Methods: From June 2011 to June 2014, a prospective observational study was implemented in 5 allergology units from different regions of Brazil. Children and adolescents reporting DHR were evaluated using a modified ENDA questionnaire, and a standardized diagnostic work up was performed.
Results: One hundred sixty-seven patients were evaluated, 93 male, with a median age of 10 years. Personal history of atopy was reported in 113 and previous DHR in 33. Cutaneous manifestations were observed in 157: urticaria and/or angioedema (115); macular or maculopapular exanthema (39); fixed drug eruption (1); Stevens-Johnson Syndrome (1) and acute generalized exanthematous pustulosis (1). Other symptoms reported were: respiratory (41), gastrointestinal (15), cardiovascular (8). The interval between dose and reaction was less than 1 hour in 92 subjects. Mild reaction was observed in 59 patients and moderate in 96. Fever and/or viral infection were present in 104 patients during or just before the reaction. The majority of subjects were treated in emergency units (143). The most frequent drugs involved were NSAIDs in 47% and beta-lactam antibiotics in 38%. More than one drug was suspected as a trigger in 90 children.

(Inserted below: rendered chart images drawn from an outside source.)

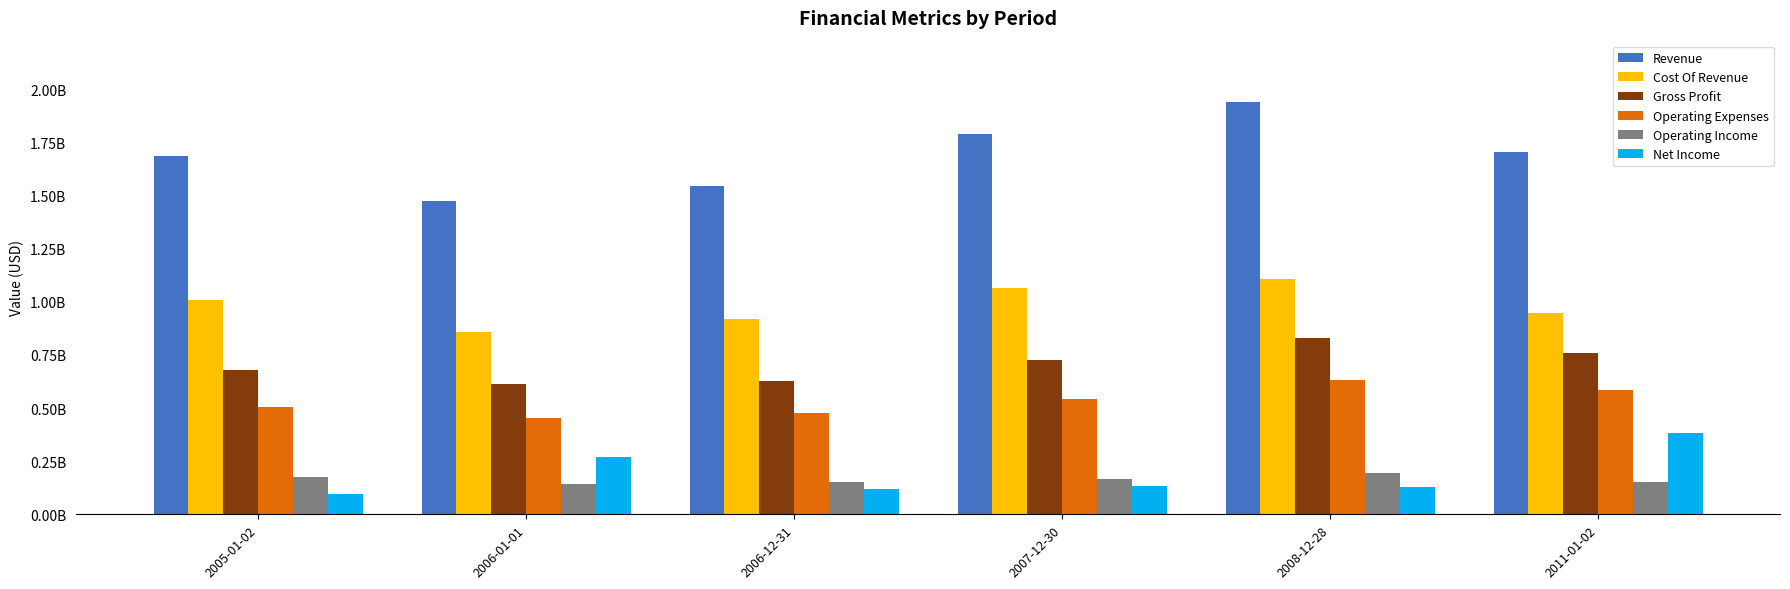

Reading left to right, list all the values displayed in this chart.

Revenue: 1687231000	1473831000	1546358000	1787331000	1937465000	1704346000
Cost Of Revenue: 1006678000	859295000	918287000	1062591000	1107360000	945715000
Gross Profit: 680553000	614536000	628071000	724740000	830105000	758631000
Operating Expenses: 503483000	451326000	478309000	540685000	630945000	586067000
Operating Income: 177070000	140951000	153402000	168166000	192970000	153601000
Net Income: 96043000	268108000	119583000	131686000	126409000	383919000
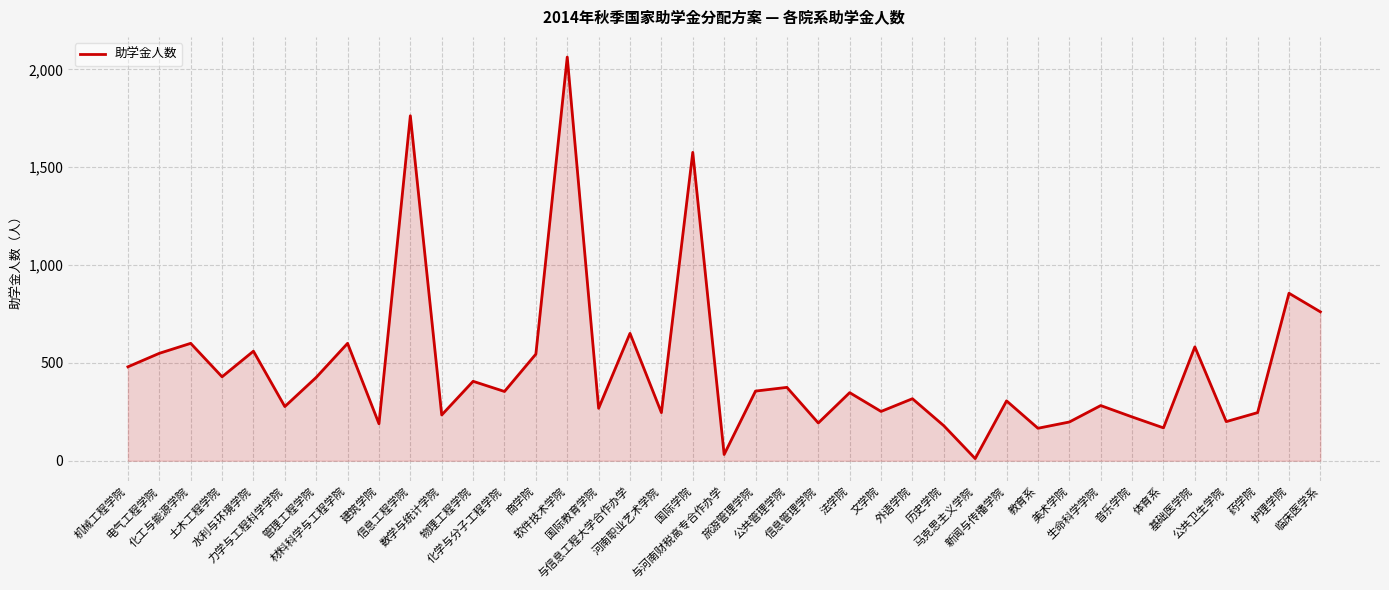

Where is the data nearest to the value 1037?

护理学院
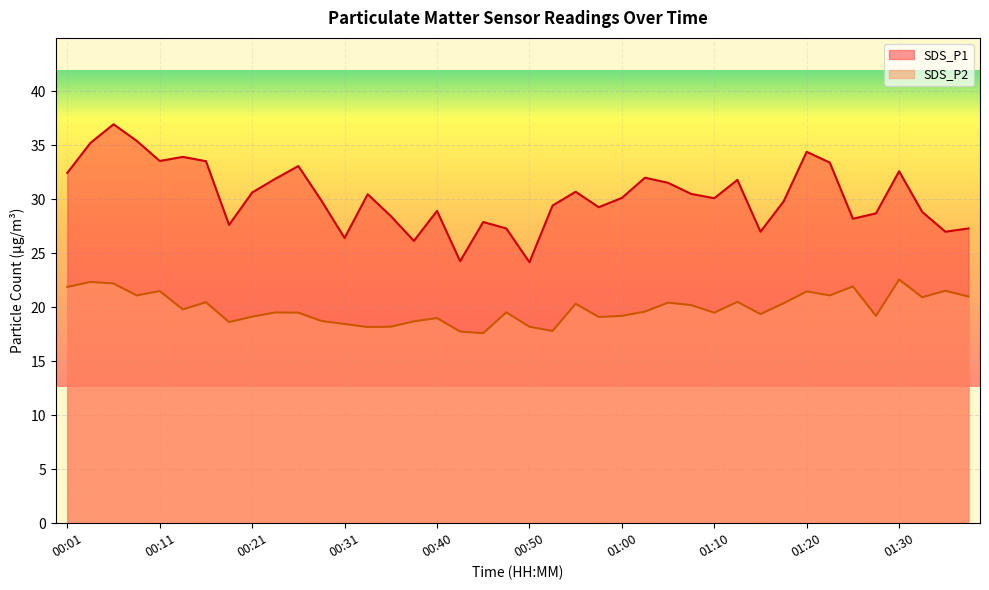

How many values in the SDS_P2 series are below 19?

10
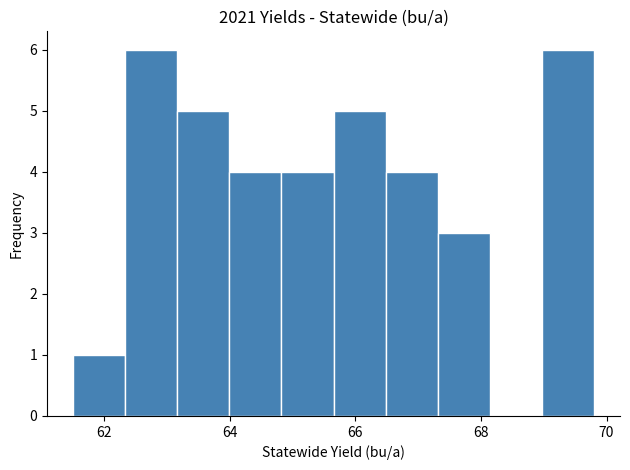

Reading left to right, list every bar in this chart as the range it spans on the x-axis followed by its height. Neither the bar edges nor the heights are printed on the chart, so give them approximately, as read against the axes.

61.6 to 62.4: 1
62.4 to 63.2: 6
63.2 to 64.0: 5
64.0 to 64.8: 4
64.8 to 65.6: 4
65.6 to 66.4: 5
66.4 to 67.4: 4
67.4 to 68.2: 3
68.2 to 69.0: 0
69.0 to 69.8: 6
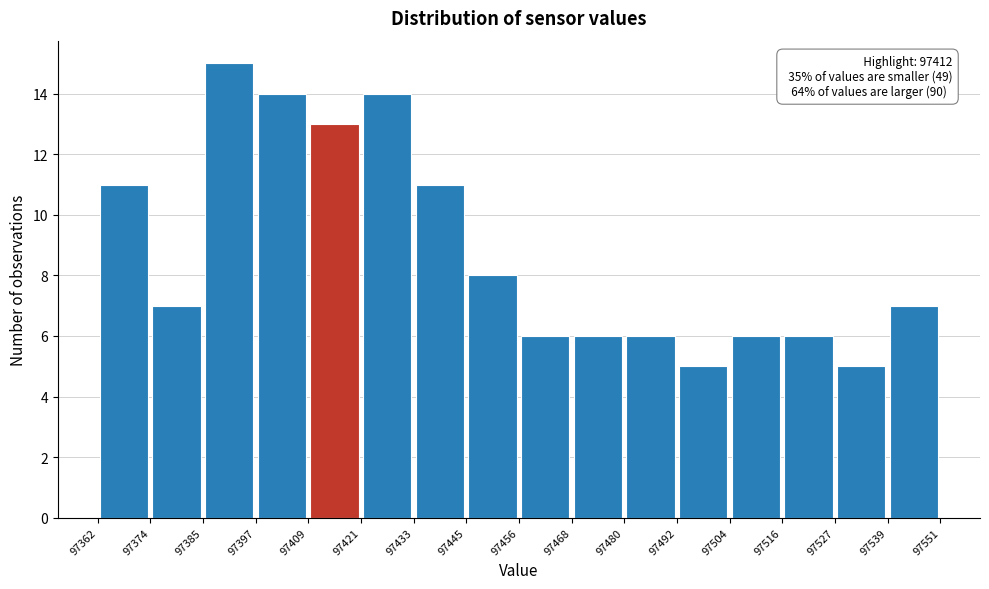

Which range on the x-axis has the tallest bar?

97385 to 97397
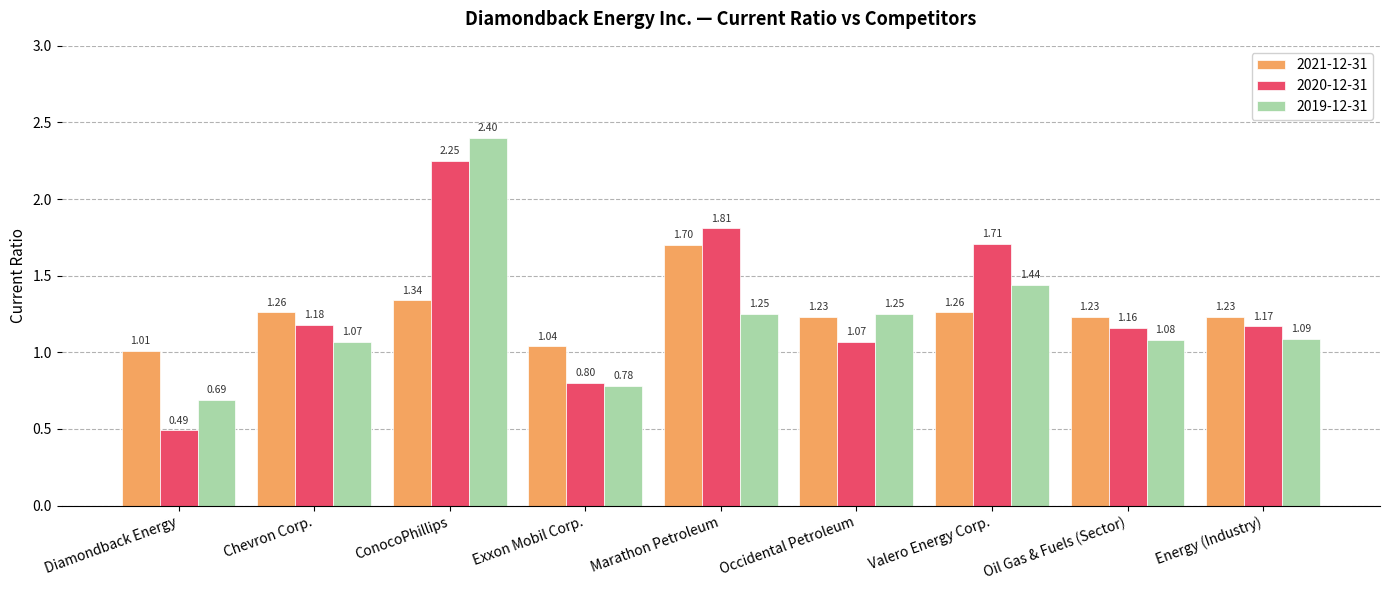

What position from the left is Occidental Petroleum?

6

Skin tests (prick and intradermal) were performed in 26 patients: 25 were negative (penicillin 15, amoxicillin 2, ceftriaxone 2, lidocaine 6) and one was positive (cefazoline). Drug provocation tests were positive in 12 of 92 patients: NSAIDs 48 (11 positive), beta-lactam antibiotics 35 (1 positive), local anesthesics 6 and others 3. One hundred and ten reactions were possible or probable related with the suspected drug, but in 44 this relation was unlikely.
Conclusions: Children and adolescents with a suspected history must be fully investigated to confirm or exclude the diagnosis of DHR.